VIDEO - Burkina Faso : qu'est-ce que la Katiba Macina, ce groupe terroriste impliqué dans la prise d'otages des Français ?

Terrorisme
TERRORISME - Les deux touristes libérés vendredi avaient été transférés du Bénin au Burkina. Les autorités craignaient qu'ils ne soient envoyés au Mali pour être remis à un groupe djihadiste, probablement la katiba Macina.

C'est entre leurs mains que les deux otages français auraient probablement été remis sans l'intervention des forces françaises. La katiba Macina, un groupe terroriste qui agit au Mali, a été mis en lumière depuis vendredi et l'assaut qui a coûté la vie à deux militaires. Un groupe qui a le vent en poupe dans cette région de l'Afrique, où la France tente d'endiguer son expansion.

L'origine de cette katiba ("bataillon") remonte à l'année 2012. Lorsque plusieurs groupes djihadistes liés à Al-Qaïda, dont Ansar Dine, s'emparent à cette époque du nord du Mali en mars-avril, l'idéologue et propagandiste Amadou Koufa quitte le centre du pays pour les rejoindre. En janvier 2013, il est présent lors de la prise de Konna (centre), qui conduit la France à lancer une opération militaire internationale pour chasser les djihadistes du nord du Mali. Au début de l'année 2015, son groupe, baptisé Front de libération du Macina, du nom d'un ancien empire peul, mais aussi connu comme la "katiba Macina d'Ansar Dine", apparaît dans le centre du Mali. Son but ? Rétablir la “République islamique du Macina”, du nom d’un Empire du XIXe siècle où était appliquée la loi islamique et qui s’étendait sur de vastes régions du centre du Mali.

"Dans les années 1990-2000, les enregistrements de ses prêches s'arrachent"

En mars 2017, elle a rejoint le JNIM, une “multinationale du terrorisme” selon la sénatrice Nathalie Goulet, spécialiste des questions djihadistes, dans une tribune au Huffpost. Cette alliance de multiples factions regroupe par exemple Ansar Dine, des branches d’Al-Qaïda au Maghreb islamique, des combattants du défunt Mujao et du MNLA.
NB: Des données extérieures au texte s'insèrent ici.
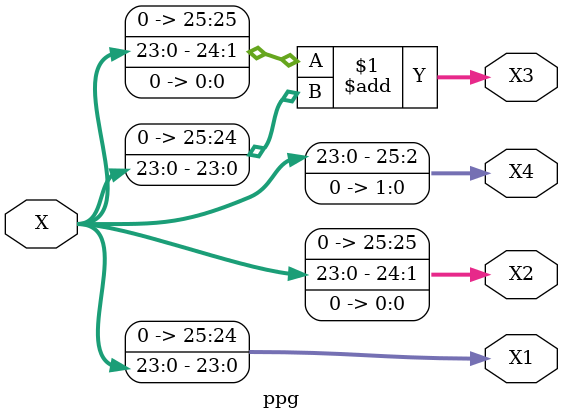
<source format=sv>

module ppg (
    input  [23:0] X,
    output [25:0] X1,
    output [25:0] X2,
    output [25:0] X3,
    output [25:0] X4);
    
    assign X1 = {2'b0, X};			//Extension of the unsigned input value
    assign X2 = {1'b0, X, 1'b0};	//Shift left by one position (muliplication by 2)
    assign X4 = {X, 2'b0};			//Shift left by two position (muliplication by 4)
    assign X3 =  X2 + X1;

endmodule

</source>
Pour Amadou Koufa, la présence de la katiba au sein du JNIM parachève plusieurs années d'endoctrinement dans la région. Amadou Diallo, de son vrai nom (Koufa est l'appellation de son village) est né dans les années 1950 ou 1960 dans la région de Niafounké (centre du Mali), au sein d'une famille peule pauvre et pieuse. Après avoir étudié auprès d'oulémas réputés, notamment en Mauritanie, il a prêché dans toute sa région d'origine. "Dans les années 1990-2000, les enregistrements de ses prêches s'arrachent" parmi les jeunes Peuls, séduits à la fois par sa connaissance du Coran et le fait qu'il s'exprime dans leur langue, mais aussi par sa remise en cause de l'ordre social, selon un rapport publié cette semaine par la FIDH sur les violences dans le centre du Mali. Ses prêches ont vite rencontré un écho parmi les populations peules, notamment pastorales, frappées par un sentiment d'injustice, un discours grâce auquel "Koufa élargit son audience bien au-delà des adeptes d'un islam rigoriste", selon le rapport de la FIDH. 


En novembre 2018, la France annonce la mort d'Amadou Koufa. Selon Paris, le prédicateur peul fait "probablement" partie des victimes de ses frappes aériennes. Mais l'information est vite démentie, le terroriste ayant vraisemblablement survécu. Selon une source sécuritaire burkinabé citée par Le Monde samedi, la katiba Macina aurait bien commandité l'enlèvement. Le quotidien souligne que son leader, Amadou Koufa, n'a encore jamais revendiqué d'attaques hors du centre du Mali, et encore moins d'enlèvements d'Occidentaux.